Le tribunal estime qu’il s’agit là de manquements dans le suivi post-opératoire.

Quelle a été la solution adoptée par le tribunal ?

Celui-ci conclut que les manquements des deux médecins ont contribué à l'aggravation de la situation du patient et au retard dans la prise en charge de l’infection ;  ils sont tous deux tenus à indemniser le patient  des souffrances qu’il a subies de ce fait, le médecin référent pour une part prépondérante (70%) et le médecin de garde pour une part moindre (30%).

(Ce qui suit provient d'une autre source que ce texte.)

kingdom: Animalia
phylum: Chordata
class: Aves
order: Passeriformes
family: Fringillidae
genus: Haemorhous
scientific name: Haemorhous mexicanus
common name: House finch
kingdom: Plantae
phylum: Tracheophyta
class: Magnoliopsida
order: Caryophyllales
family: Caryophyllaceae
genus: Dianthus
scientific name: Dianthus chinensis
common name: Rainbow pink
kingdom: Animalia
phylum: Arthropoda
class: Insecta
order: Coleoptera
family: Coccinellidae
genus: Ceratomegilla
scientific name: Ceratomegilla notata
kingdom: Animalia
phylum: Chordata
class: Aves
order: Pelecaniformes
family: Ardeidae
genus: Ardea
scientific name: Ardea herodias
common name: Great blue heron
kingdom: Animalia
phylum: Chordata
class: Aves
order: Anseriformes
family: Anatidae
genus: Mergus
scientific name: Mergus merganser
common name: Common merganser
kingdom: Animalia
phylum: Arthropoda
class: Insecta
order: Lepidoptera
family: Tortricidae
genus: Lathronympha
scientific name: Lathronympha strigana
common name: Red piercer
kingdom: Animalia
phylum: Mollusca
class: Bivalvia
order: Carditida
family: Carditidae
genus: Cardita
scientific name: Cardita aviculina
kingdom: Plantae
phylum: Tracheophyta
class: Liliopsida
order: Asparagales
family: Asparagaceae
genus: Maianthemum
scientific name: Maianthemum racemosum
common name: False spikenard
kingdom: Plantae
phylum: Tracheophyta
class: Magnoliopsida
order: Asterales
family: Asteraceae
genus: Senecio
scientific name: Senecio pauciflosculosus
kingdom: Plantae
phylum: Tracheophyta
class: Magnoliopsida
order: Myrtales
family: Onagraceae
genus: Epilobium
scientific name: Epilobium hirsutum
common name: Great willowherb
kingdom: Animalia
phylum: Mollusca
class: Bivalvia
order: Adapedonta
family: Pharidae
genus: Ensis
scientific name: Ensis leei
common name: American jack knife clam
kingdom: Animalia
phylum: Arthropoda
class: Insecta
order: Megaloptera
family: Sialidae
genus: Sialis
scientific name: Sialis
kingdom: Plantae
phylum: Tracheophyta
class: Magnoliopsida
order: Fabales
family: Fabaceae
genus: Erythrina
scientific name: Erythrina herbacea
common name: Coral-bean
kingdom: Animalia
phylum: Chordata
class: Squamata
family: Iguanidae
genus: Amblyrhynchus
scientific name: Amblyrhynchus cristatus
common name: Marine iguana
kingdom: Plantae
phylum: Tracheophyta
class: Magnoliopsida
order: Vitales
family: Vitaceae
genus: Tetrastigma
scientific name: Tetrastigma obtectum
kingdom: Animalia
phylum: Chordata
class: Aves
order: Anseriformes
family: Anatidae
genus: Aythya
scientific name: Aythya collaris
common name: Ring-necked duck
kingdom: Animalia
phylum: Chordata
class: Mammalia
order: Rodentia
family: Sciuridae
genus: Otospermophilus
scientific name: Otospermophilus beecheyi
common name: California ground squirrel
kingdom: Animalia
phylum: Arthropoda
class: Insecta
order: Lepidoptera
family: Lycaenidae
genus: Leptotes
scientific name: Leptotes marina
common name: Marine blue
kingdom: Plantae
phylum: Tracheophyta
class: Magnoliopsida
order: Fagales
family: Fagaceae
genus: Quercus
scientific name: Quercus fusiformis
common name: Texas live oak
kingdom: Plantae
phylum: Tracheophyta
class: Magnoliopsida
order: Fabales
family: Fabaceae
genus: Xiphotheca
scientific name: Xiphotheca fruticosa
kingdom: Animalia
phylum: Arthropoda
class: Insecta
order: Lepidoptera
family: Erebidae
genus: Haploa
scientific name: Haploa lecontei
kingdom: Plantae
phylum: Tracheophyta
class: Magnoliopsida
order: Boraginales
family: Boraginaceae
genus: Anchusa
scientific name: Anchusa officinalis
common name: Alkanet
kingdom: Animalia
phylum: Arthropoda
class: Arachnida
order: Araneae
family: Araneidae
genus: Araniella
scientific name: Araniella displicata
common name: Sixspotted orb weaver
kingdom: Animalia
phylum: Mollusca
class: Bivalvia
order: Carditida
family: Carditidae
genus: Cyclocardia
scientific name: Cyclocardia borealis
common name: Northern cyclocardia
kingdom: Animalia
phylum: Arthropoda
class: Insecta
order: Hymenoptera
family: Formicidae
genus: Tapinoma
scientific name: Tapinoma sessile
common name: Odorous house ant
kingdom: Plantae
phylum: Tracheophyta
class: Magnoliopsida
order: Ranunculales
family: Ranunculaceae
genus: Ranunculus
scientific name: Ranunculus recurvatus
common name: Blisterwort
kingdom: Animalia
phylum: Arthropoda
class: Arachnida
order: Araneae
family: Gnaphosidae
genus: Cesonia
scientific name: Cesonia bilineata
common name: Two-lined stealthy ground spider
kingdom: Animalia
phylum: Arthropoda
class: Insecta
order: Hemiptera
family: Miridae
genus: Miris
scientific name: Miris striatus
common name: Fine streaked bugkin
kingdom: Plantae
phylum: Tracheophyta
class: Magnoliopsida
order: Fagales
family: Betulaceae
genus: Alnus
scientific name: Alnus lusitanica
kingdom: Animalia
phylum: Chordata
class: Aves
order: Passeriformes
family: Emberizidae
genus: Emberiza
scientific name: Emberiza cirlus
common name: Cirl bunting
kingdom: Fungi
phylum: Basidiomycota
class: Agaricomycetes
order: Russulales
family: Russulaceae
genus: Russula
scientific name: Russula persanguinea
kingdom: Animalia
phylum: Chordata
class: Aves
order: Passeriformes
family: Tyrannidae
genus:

Que retenir de cette décision?

Le médecin de garde, quelle que soit sa spécialité, et même s’il n’intervient que ponctuellement, pourra voir sa responsabilité engagée au titre d’un manquement dans le suivi post-opératoire en tant qu' "acteur de soins".

Il s’agit là d’une décision classique : la jurisprudence tend à retenir la responsabilité personnelle de chacun des médecins intervenus dans la prise en charge du patient.

Cette affaire concernait deux médecins cardiologues mais cela aurait pu être tout aussi vrai dans une autre spécialité telle que la chirurgie ou l’anesthésie.